Se c’è un campo in cui le “piccole crepe” del finanziamento pubblico alla cultura di cui parla Baricco su Repubblica, sono ormai evidenti da tempo, questo è certamente quello della lirica. Le sorti del teatro lirico sono l’emblema di un fallimento su cui oggi siamo chiamati a riflettere in fretta, come ci esorta a fare l’articolo, ma tenendo ben presente una storia fatta di passi falsi e rimedi inefficaci che dura da anni.

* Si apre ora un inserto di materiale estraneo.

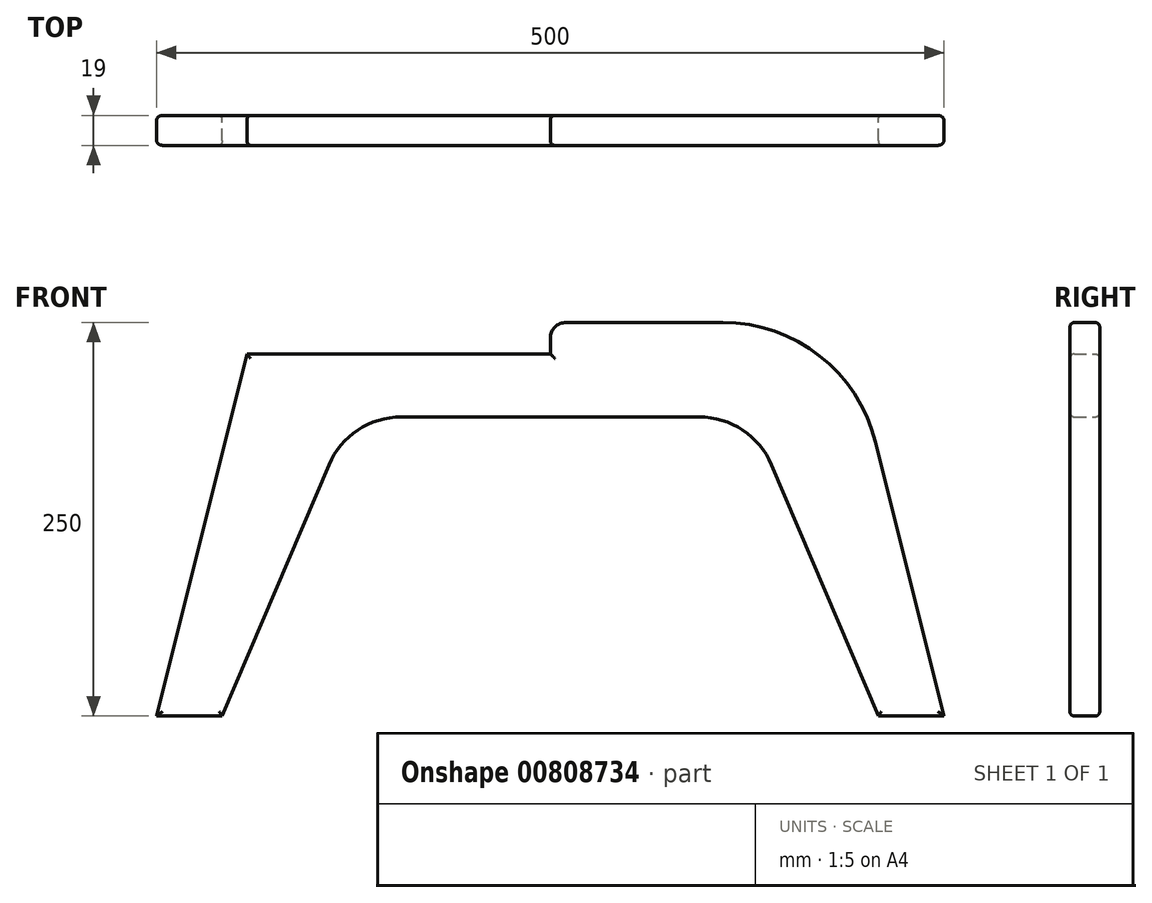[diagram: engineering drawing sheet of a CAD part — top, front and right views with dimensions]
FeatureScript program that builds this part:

La crisi delle fondazioni liriche ha radici lontane e si aggrava con i tagli del fus che il Governo ha previsto nella finanziaria approvata prima di Natale. Viene da lontano perché la trasformazione degli enti in fondazioni, decisa una dozzina d’anni fa dall’allora ministro Veltroni assai poco ha inciso sullo scenario complessivo del teatro musicale. Veltroni, proprio come un mago, con l’invenzione delle fondazioni credette di aver trasformato il mondo, anche se queste riprodussero identico lo scenario esistente con l’aggiunta di un patrimonio assegnato loro, privo di qualsiasi reale redditività e in questo senso puramente nominale.

In realtà, i privati furono soprattutto soggetti pubblici o parapubblici, come le fondazioni d’origine bancaria e altri enti locali. Nella gestione tutto restò eguale a prima e di conseguenza l’onere economico a carico dello Stato fu di nuovo pressoché lo stesso, soltanto si incrementò più lentamente, finché negli ultimi anni i governi di Prodi prima e di Berlusconi poi, nel tentativo di far rientrare il deficit pubblico nei parametri di Maastricht, continuarono a tagliare il FUS di qualche punto di percentuale.

Il consistente contributo pubblico e privato al deficit strutturale del teatro lirico ha contribuito, per riproporre il punto segnato da Baricco, ad “allargare il privilegio della crescita culturale”, rendendo accessibili i luoghi e i riti della cultura alla maggior parte della comunità? Forse. Ma i conti non tornano più. Questo è certo.

Ora è giunto il momento di una svolta più radicale che trovi il modo di far continuare la vita del teatro musicale italiano, che è parte decisiva e consistente della nostra identità culturale e del nostro patrimonio artistico, nello scenario definitivamente postmoderno della società industriale, sottraendolo, quindi, al dirigismo e al controllo dello Stato e reinserendolo gradualmente nell’economia di mercato.

La riforma non potrà che nascere per analogia con altri settori della cultura che hanno maggiore dimestichezza con le regole della domanda e dell’offerta (editoria in primis). Per segnare una svolta è decisivo partire da una netta distinzione tra la produzione e la distribuzione, riducendo drasticamente i soggetti impegnati nell’una e allargando ben al di là dei luoghi esistenti la seconda.